PROMPT: The whole listing is to be retyped exactly as it appears.

PROVIDED MATERIAL:
====
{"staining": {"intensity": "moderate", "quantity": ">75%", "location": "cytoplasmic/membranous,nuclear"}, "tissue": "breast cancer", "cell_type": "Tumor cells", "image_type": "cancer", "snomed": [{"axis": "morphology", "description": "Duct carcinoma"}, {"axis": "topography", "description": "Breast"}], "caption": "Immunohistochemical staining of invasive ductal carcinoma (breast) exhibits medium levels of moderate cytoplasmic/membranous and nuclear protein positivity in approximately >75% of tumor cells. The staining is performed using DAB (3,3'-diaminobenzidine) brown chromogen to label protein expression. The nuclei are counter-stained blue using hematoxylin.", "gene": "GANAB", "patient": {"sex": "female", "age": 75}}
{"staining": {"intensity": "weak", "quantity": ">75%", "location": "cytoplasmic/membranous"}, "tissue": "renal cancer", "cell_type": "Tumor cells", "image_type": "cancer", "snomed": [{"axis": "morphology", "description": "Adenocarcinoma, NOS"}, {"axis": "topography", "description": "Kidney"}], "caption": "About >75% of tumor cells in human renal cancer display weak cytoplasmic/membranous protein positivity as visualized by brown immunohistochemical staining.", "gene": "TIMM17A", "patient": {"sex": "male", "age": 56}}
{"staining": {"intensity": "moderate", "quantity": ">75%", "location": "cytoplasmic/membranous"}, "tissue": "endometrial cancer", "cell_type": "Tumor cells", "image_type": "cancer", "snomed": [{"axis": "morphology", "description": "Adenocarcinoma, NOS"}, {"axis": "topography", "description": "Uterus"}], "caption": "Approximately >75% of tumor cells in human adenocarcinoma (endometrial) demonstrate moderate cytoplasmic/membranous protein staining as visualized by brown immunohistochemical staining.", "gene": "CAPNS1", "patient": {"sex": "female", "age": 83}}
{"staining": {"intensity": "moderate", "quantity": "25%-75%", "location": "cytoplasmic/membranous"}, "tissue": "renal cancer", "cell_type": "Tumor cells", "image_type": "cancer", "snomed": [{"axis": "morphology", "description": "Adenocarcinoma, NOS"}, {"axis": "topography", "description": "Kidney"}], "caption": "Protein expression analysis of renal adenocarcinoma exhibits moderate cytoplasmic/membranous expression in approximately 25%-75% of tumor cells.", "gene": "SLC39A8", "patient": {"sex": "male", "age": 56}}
====
OUTPUT FOR THIS TASK:
{"staining": {"intensity": "moderate", "quantity": ">75%", "location": "cytoplasmic/membranous,nuclear"}, "tissue": "breast cancer", "cell_type": "Tumor cells", "image_type": "cancer", "snomed": [{"axis": "morphology", "description": "Duct carcinoma"}, {"axis": "topography", "description": "Breast"}], "caption": "Immunohistochemical staining of invasive ductal carcinoma (breast) exhibits medium levels of moderate cytoplasmic/membranous and nuclear protein positivity in approximately >75% of tumor cells. The staining is performed using DAB (3,3'-diaminobenzidine) brown chromogen to label protein expression. The nuclei are counter-stained blue using hematoxylin.", "gene": "GANAB", "patient": {"sex": "female", "age": 75}}
{"staining": {"intensity": "weak", "quantity": ">75%", "location": "cytoplasmic/membranous"}, "tissue": "renal cancer", "cell_type": "Tumor cells", "image_type": "cancer", "snomed": [{"axis": "morphology", "description": "Adenocarcinoma, NOS"}, {"axis": "topography", "description": "Kidney"}], "caption": "About >75% of tumor cells in human renal cancer display weak cytoplasmic/membranous protein positivity as visualized by brown immunohistochemical staining.", "gene": "TIMM17A", "patient": {"sex": "male", "age": 56}}
{"staining": {"intensity": "moderate", "quantity": ">75%", "location": "cytoplasmic/membranous"}, "tissue": "endometrial cancer", "cell_type": "Tumor cells", "image_type": "cancer", "snomed": [{"axis": "morphology", "description": "Adenocarcinoma, NOS"}, {"axis": "topography", "description": "Uterus"}], "caption": "Approximately >75% of tumor cells in human adenocarcinoma (endometrial) demonstrate moderate cytoplasmic/membranous protein staining as visualized by brown immunohistochemical staining.", "gene": "CAPNS1", "patient": {"sex": "female", "age": 83}}
{"staining": {"intensity": "moderate", "quantity": "25%-75%", "location": "cytoplasmic/membranous"}, "tissue": "renal cancer", "cell_type": "Tumor cells", "image_type": "cancer", "snomed": [{"axis": "morphology", "description": "Adenocarcinoma, NOS"}, {"axis": "topography", "description": "Kidney"}], "caption": "Protein expression analysis of renal adenocarcinoma exhibits moderate cytoplasmic/membranous expression in approximately 25%-75% of tumor cells.", "gene": "SLC39A8", "patient": {"sex": "male", "age": 56}}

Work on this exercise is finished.